Il nostro Governo sta pensando di rendere più difficile il ricongiungimento familiare per le persone immigrate.
Anche qui in Italia "abbiamo chiesto delle braccia e sono arrivati uomini e donne" come disse Max Frisch, il più grande scrittore svizzero del '900.

4 commenti:

  1. Leggere queste storie mi provoca una profonda commozione, anche perché sono storie che ho vissuto.
    Durante il periodo di lavoro trascorso in Germania, a causa della mia ingenuità, ( ma avevo solo 18 anni ed ero solo),mi sono trovato senza il permesso di soggiorno e ho ben presente cosa significa la paura perchè vedi una divisa che gira nei paraggi, l'angoscia quando senti bussare alla porta e pensi: "Mi hanno trovato..."
    Se inoltre la vittima di queste situazioni è un fanciullo indifeso, che vorrebbe correre assieme ai bambini che sente giocare in cortile e inoltre, magari l'ansia quando il padre ritorna stanco e frustrato dal lavoro e scarica le sue tensioni su chi gli sta vicino, magari anche una creatura incolpevole.
    Oggi, dopo anni di benessere, merito anche delle rimesse degli emigranti che hanno risollevato l'Italia nel dopoguerra,dopo aver chiesto braccia nei paesi più poveri e, in molti casi, schiavizzato i più deboli, ora questa gente è ingombrante e noi siamo maestri a creare assurdi e vessatori cavilli legali, senza riflettere che abbiamo chiesto braccia e sono arrivati uomini; inoltre la memoria non ci sorregge, ricordando che meno di trent'anni ci distanziano dalle nostre valige di cartone.

## Cosa fare
Come viene presentato Max Frisch nel testo proposto?

## Sezione del dataset
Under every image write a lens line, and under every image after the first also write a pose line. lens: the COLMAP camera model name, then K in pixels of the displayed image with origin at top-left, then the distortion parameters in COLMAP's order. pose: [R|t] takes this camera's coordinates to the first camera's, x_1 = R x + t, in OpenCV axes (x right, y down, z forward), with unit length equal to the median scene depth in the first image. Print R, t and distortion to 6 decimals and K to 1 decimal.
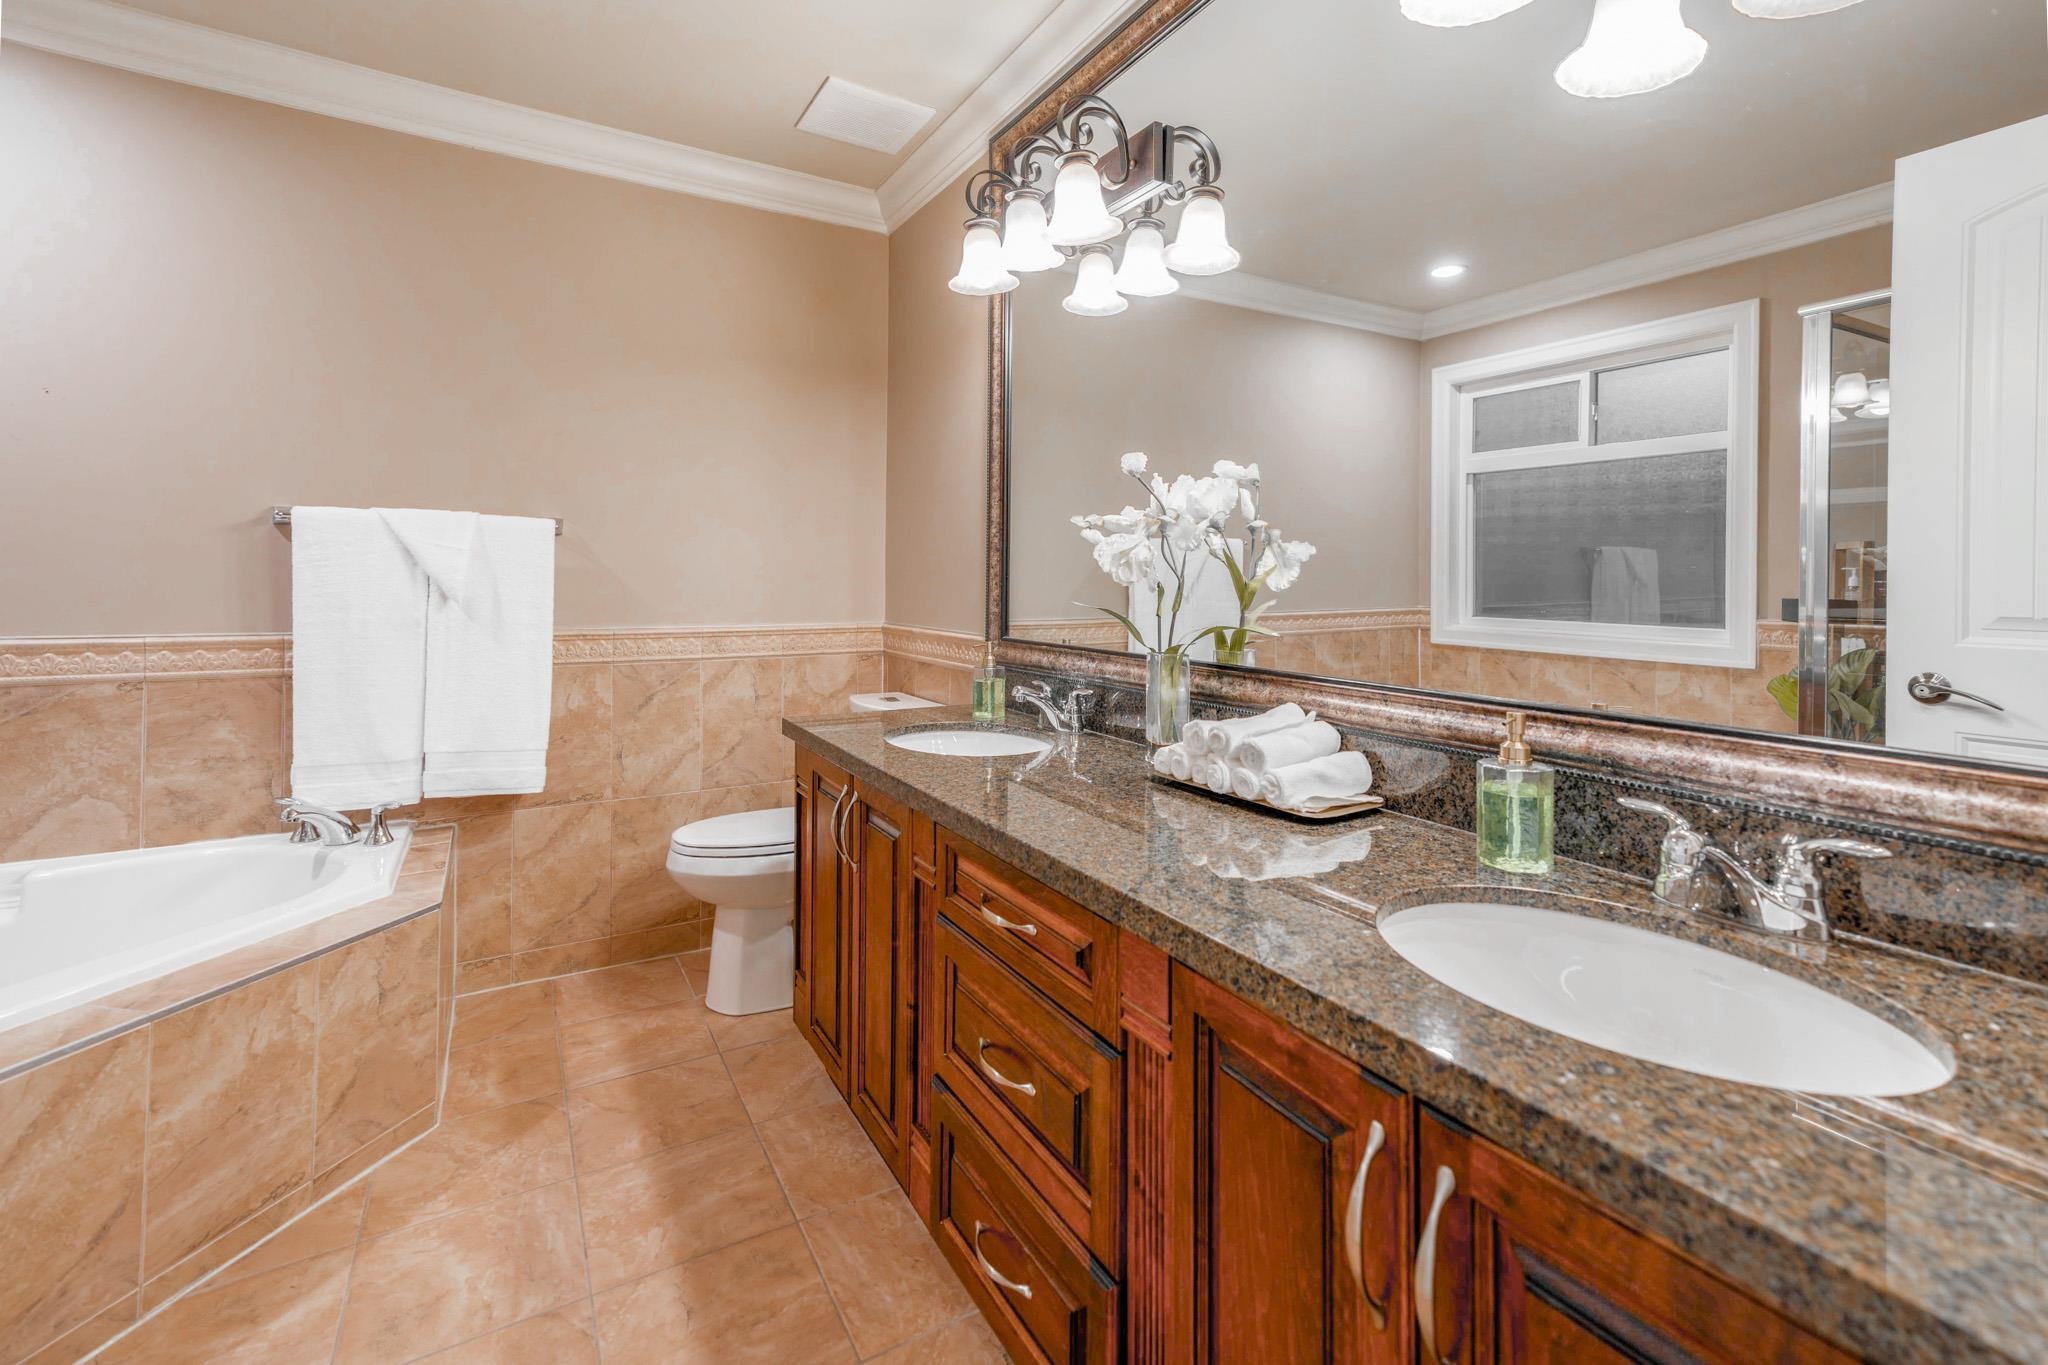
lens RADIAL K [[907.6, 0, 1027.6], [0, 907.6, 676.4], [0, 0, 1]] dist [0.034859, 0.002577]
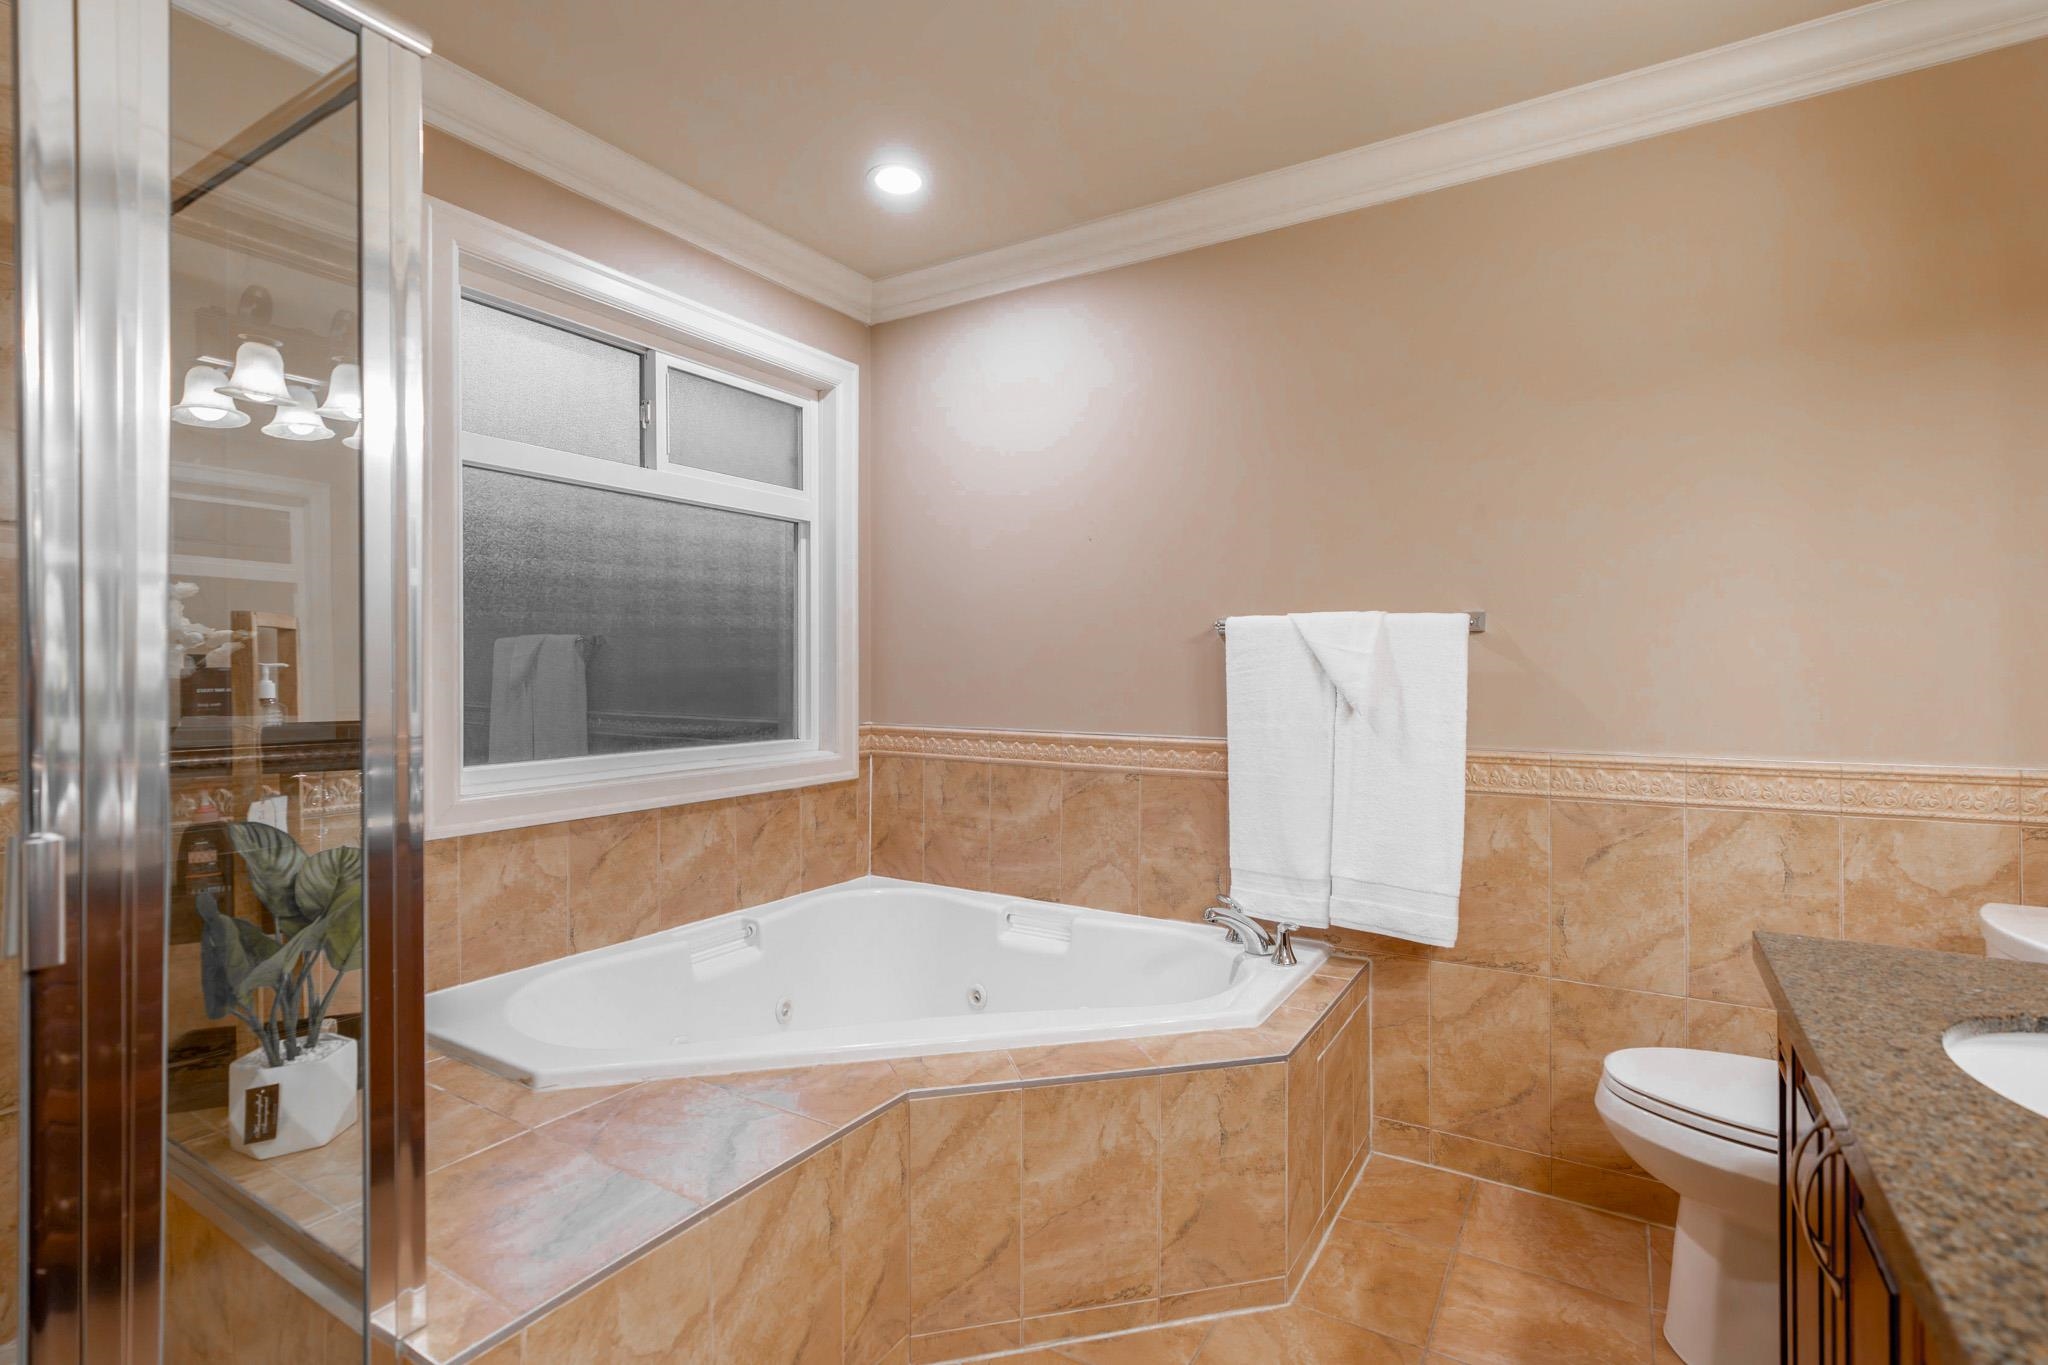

## Risultato dell'esercizio
Come il più grande scrittore svizzero del '900.